Les espoirs suscités par les antagonistes des récepteurs de l’angiotensine (ARA) se confirment. Cette nouvelle classe d’hypotenseurs suscite beaucoup d’intérêt depuis la mise au point du losar-tan, premier ARA disponible. Ces agents bloquent les effets de l’angiotensine II quelle que soit sa voie de synthèse, en neutralisant sélectivement le récepteur AT-1 responsable de la majorité des effets de l’angiotensine II et en épargnant le récepteur AT-2, qui relaie des actions généralement favorables. Il faut aussi souligner leur remarquable innocuité et l’excellente observance notée chez les sujets hypertendus traités avec cette nouvelle classe d’hypotenseurs. L’étude LIFE vient, pour la première fois, démontrer qu’un ARA - le losartan - est susceptible de réduire la morbidité et la mortalité. L’analyse des résultats suggère également que les effets bénéfiques passent par des mécanismes d’action qui s’ajoutent à la baisse tensionnelle.
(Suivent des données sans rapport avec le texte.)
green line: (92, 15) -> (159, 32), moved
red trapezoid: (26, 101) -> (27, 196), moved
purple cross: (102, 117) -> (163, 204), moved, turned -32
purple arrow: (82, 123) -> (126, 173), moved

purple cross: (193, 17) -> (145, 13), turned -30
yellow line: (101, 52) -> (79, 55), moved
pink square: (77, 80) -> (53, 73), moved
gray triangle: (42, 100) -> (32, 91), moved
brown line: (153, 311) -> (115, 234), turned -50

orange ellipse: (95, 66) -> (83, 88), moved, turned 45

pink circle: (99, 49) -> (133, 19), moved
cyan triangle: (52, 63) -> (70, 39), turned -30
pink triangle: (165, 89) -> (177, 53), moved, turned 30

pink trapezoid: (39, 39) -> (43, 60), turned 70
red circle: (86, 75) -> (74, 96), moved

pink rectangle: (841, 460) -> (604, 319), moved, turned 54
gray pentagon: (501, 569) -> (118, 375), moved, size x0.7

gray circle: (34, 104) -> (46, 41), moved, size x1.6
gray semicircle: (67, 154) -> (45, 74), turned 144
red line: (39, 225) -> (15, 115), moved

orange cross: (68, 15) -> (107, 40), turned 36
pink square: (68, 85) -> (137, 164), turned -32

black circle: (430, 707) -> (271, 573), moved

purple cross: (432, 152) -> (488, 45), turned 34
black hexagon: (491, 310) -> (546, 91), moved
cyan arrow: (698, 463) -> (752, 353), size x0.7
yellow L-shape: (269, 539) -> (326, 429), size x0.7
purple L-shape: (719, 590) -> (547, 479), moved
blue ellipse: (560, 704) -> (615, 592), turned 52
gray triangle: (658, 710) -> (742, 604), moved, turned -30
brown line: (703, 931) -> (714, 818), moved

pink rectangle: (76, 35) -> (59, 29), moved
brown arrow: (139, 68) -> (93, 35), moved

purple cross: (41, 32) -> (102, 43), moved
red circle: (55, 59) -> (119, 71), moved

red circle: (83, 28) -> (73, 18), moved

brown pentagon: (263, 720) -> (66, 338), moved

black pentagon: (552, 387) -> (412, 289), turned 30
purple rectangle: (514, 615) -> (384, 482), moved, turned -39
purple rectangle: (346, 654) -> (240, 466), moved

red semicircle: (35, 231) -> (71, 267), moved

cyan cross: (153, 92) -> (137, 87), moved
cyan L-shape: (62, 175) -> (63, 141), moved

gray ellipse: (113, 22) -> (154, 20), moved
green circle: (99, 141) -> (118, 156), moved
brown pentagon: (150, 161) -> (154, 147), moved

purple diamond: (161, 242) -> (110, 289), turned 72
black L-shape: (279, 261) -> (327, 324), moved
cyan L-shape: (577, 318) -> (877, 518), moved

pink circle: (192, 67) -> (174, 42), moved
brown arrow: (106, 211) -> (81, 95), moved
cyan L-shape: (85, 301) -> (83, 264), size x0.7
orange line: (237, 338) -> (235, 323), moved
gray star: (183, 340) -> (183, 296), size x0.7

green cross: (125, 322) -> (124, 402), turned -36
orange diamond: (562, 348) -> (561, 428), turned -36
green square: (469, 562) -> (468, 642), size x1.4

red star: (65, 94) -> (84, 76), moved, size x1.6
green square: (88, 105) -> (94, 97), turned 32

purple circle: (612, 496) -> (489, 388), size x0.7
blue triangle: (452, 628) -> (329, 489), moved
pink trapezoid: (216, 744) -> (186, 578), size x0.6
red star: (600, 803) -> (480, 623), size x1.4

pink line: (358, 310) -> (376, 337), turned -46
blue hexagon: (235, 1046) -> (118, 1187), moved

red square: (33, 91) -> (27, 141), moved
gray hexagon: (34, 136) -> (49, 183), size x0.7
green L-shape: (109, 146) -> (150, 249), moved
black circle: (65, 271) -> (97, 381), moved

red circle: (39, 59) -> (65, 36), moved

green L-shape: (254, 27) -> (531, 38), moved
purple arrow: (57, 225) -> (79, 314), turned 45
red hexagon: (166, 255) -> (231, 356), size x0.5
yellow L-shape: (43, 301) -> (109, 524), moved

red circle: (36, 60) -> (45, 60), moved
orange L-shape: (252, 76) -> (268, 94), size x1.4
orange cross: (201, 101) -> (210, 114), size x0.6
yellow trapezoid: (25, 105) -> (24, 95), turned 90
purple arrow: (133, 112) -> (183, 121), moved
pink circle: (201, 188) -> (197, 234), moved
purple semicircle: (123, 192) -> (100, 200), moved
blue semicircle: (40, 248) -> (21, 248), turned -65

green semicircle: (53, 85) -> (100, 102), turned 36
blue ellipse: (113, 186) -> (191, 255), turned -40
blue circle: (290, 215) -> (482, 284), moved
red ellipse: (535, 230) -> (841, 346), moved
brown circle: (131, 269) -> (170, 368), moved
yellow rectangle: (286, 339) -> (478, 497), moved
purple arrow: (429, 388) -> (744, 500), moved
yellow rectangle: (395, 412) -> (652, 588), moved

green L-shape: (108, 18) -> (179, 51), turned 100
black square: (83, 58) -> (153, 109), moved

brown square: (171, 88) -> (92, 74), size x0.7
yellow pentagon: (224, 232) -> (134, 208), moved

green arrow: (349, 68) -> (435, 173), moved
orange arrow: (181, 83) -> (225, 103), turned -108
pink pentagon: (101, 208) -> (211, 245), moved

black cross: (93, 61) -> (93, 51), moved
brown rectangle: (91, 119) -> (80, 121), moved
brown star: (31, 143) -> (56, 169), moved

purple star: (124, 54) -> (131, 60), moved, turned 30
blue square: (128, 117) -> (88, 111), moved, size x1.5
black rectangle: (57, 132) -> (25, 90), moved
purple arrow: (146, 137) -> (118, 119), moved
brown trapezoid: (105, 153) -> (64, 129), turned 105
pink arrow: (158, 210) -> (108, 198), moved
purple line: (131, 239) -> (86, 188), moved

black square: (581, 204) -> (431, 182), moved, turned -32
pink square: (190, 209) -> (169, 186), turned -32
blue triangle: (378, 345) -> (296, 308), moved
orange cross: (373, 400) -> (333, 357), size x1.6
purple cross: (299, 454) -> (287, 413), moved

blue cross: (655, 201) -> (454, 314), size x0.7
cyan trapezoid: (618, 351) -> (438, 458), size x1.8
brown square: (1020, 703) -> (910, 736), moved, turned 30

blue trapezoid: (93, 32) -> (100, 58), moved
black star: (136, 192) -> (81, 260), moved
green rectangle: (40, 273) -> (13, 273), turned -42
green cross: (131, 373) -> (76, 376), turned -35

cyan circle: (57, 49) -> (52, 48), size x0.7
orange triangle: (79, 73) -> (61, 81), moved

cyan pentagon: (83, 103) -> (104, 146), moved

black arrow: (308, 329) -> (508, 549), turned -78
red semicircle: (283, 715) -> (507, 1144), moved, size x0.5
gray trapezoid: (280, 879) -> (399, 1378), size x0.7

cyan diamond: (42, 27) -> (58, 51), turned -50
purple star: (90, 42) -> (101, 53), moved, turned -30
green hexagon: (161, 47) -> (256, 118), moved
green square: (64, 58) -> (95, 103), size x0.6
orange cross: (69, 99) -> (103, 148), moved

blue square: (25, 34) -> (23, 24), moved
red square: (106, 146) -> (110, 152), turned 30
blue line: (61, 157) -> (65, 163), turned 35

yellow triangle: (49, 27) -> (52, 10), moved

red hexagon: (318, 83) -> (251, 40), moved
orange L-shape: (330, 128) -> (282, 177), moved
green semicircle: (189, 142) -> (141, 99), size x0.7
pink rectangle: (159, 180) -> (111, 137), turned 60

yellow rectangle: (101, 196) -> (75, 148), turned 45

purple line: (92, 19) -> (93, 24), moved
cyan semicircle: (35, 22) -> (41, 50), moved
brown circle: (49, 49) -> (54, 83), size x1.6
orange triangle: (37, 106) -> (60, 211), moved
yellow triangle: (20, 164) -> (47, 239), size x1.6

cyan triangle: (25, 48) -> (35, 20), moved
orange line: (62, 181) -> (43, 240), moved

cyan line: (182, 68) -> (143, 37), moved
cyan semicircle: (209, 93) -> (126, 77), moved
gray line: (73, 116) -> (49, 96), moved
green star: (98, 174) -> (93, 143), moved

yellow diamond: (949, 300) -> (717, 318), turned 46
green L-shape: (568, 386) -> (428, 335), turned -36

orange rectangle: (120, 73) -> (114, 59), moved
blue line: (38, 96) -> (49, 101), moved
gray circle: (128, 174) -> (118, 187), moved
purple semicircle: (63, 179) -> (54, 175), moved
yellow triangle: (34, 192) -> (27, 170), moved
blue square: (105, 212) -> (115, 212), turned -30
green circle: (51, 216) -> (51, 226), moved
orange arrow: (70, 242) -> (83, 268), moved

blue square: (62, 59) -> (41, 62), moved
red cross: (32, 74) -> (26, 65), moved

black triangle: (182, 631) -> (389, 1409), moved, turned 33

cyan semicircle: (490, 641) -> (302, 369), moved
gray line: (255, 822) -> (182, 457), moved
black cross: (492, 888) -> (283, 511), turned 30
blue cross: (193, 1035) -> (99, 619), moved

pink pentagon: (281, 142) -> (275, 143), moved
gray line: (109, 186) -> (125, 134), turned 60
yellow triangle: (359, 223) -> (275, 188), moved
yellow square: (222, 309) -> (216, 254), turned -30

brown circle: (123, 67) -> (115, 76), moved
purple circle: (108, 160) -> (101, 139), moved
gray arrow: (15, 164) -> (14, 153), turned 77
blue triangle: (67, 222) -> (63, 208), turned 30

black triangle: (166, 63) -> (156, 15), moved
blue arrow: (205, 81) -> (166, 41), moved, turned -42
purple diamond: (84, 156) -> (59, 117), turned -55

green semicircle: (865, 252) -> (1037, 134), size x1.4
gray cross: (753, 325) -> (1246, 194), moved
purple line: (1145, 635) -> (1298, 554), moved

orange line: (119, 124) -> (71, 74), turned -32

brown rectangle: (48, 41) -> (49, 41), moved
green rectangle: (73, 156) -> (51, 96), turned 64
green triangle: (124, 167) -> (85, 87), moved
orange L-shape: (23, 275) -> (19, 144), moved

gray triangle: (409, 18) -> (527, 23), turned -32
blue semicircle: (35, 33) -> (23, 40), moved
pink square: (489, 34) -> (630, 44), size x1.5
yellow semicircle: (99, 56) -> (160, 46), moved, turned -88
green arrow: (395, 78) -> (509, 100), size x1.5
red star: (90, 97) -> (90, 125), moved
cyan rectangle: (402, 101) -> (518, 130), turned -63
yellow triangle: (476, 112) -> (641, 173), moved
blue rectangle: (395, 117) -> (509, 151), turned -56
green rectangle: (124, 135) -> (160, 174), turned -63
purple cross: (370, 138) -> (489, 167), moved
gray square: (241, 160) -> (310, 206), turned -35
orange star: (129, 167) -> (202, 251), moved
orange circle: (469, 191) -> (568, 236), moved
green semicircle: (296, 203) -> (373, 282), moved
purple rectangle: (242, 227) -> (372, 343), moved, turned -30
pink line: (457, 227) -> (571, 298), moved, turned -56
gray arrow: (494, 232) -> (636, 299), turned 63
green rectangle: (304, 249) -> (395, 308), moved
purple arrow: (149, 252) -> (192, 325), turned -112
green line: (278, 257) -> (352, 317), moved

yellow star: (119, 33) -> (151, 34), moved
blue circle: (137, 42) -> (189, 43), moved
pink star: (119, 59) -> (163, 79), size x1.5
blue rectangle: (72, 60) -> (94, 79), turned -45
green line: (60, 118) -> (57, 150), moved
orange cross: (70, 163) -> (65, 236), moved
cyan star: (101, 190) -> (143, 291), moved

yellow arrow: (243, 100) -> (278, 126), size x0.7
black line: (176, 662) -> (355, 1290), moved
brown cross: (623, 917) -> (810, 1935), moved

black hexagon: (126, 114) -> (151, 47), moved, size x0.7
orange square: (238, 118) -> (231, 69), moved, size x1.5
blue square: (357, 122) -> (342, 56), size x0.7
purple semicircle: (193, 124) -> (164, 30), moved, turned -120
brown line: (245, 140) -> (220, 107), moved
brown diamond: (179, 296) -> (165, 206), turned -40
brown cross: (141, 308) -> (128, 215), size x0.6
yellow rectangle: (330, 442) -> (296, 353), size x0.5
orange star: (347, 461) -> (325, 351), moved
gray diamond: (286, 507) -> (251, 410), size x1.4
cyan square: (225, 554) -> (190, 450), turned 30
Chez les diabétiques, les résultats obtenus sont encore plus intéressants. Les études RENAAL [5], IDNT [6] et IRMA-2 [7] démontraient récemment que les ARA ralentissent la progression de la néphropathie diabétique. Par ailleurs, l’étude micro-HOPE avait montré que les inhibiteurs d’enzyme de conversion diminuent les complications vasculaires chez les diabétiques [8]. D’où une hésitation sur un plan pratique : était-il préférable de traiter les diabétiques de type 2 hypertendus avec un ARA (pour son effet « néphroprotecteur ») ou un inhibiteur de l’enzyme de conversion de l’angiotensine (pour son effet « vasculoprotecteur ») ?
L’étude LIFE répond maintenant à cette question et nous confirme que les ARA ont également des effets bénéfiques en ce qui concerne les complications vasculaires. En conclusion, Les auteurs de l’étude LIFE soulignent que ces résultats devraient être pris en considération dès maintenant et conduire à une modification des recommandations de prise en charge de l’hypertension artérielle, en particulier chez les sujets présentant une hypertrophie ventriculaire gauche et chez les diabétiques.